Later on, another character puts it this way: “There is a straight line between the teachings of the early Church and the gas chambers and crematoria of Auschwitz.”

This is a provocative charge, and despite the sensationalism of “The Order,” it deserves a serious answer. There’s no denying the truth that Jews have suffered mightily at the hands of professing Christians. Today’s church should speak out against it, and that’s what Pope Francis did earlier this year in marking the 75th anniversary of the liberation of the Auschwitz-Birkenau concentration camps. 

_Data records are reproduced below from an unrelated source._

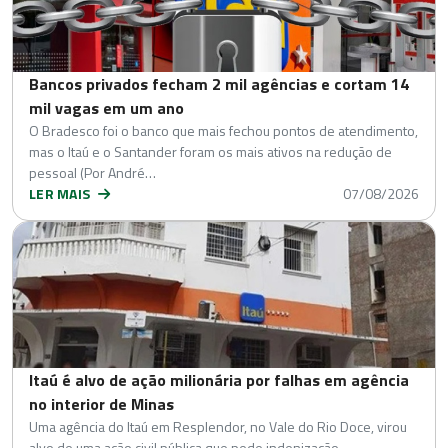
Bancos privados fecham 2 mil agências e cortam 14
mil vagas em um ano
O Bradesco foi o banco que mais fechou pontos de atendimento,
mas o Itaú e o Santander foram os mais ativos na redução de
pessoal (Por André…
LER MAIS
07/08/2026
Itaú é alvo de ação milionária por falhas em agência
no interior de Minas
Uma agência do Itaú em Resplendor, no Vale do Rio Doce, virou
alvo de uma ação civil pública que pede indenização…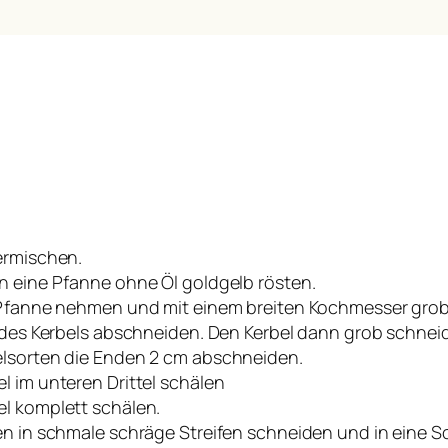
ermischen.
n eine Pfanne ohne Öl goldgelb rösten.
 Pfanne nehmen und mit einem breiten Kochmesser gro
 des Kerbels abschneiden. Den Kerbel dann grob schnei
lsorten die Enden 2 cm abschneiden.
 im unteren Drittel schälen
l komplett schälen.
en in schmale schräge Streifen schneiden und in eine S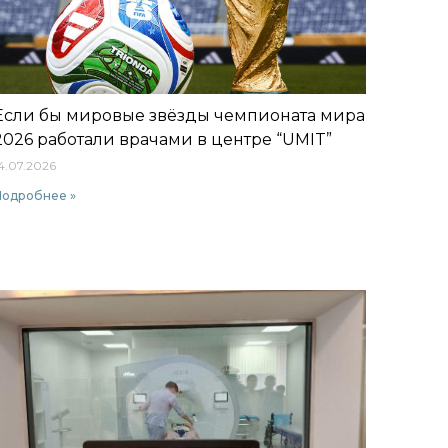
Если бы мировые звёзды чемпионата мира
2026 работали врачами в центре “UMIT”
4.07.2026
Подробнее »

“I will never tire of firmly condemning every form of anti-Semitism,” he told a delegation from the Simon Wiesenthal Center, a Jewish human-rights organization based in Los Angeles. This is a theological slam dunk: “Everyone who hates his brother is a murderer, and you know that no murderer has eternal life remaining in him” (1 John 3:15).

“The Order,” by contrast, seems more committed to aggravation than reconciliation, with its lurid portrayals of anti-Semitic priests who mock the Trinity. 

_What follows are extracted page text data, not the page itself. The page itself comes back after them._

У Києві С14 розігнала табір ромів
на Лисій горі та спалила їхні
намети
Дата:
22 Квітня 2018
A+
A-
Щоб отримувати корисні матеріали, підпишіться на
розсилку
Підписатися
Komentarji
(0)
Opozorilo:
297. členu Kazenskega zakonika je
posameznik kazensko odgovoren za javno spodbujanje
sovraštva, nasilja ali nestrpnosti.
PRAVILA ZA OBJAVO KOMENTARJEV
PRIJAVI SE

Here’s how one of Silva’s collared hitmen describes his method: “I shot him on a bridge in Florence. Three times. One for the Father, one for the Son, and the last for the Holy Spirit.” At what point does such nonsense become to Catholicism what caricatures of hook-nosed moneylenders are to Judaism?

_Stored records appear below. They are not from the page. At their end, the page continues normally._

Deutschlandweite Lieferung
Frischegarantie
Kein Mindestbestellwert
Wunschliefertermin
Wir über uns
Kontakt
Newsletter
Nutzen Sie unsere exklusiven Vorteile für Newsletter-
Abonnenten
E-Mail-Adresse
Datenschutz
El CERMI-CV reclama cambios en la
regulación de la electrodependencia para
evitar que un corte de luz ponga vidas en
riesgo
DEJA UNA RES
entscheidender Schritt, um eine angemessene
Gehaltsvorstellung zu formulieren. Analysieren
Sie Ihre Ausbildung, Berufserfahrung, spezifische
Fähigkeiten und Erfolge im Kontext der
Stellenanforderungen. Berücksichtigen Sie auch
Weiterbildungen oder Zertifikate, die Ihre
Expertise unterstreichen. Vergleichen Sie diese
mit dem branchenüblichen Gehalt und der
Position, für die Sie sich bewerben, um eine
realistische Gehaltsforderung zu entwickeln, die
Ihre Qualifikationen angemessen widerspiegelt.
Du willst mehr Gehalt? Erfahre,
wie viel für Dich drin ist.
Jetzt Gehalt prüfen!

Silva seems to think that Judeo-Catholic relations depend on “excising the inflammatory passages from the Christian canon,” as he explains in a comprehensive author’s note at the end of the novel. 

In this section, he cites the work of Reza Aslan, Bart D. Ehrman, and other academics who want to replace the Jesus of the Gospels with a Jesus of history, based on what they think modern scholarship reveals. Their work is often interesting and sometimes even spiritually invigorating, but it also can invent its own mythology, built on nothing more than their guesses and preferences.

There is a better response to the menace of anti-Semitism. Instead of bowdlerizing the Gospels, we should embrace them fully. Silva’s mistake is to focus all of his attention on a single part of a larger story and assume that it explains everything. 

This ignores far too much. Are Jews responsible for the death of Jesus? That’s not what John 4:22 says: “Salvation is from the Jews.” Nor are Jews to blame in the Gospel readings on Palm Sunday, when Catholic churchgoers take on the role of the mob and utter condemnations such as “He deserves to die!” and “Let him be crucified!” as well as the blood-be-on-us line that distresses Silva. 

For participants, the lesson is crystal clear: We’re all crucifiers. To believe that the Gospels justify anti-Semitism or any form of bigotry is to misinterpret them. It violates a fundamental command that appears in all four Gospels and functions almost as a mission statement for Christian living: Love your neighbor as yourself.

At one point in “The Order,” Allon and a priestly ally travel from Rome to Assisi. They discuss St. Francis and his determination to care for the poor. Then Allon says something unexpected: “I would never want to live in a world without the Roman Catholic Church.” 

For my part, I’d prefer not to live through a summer without a new installment in this excellent series of novels — and I’m hoping that by next year, Silva returns to getting things right.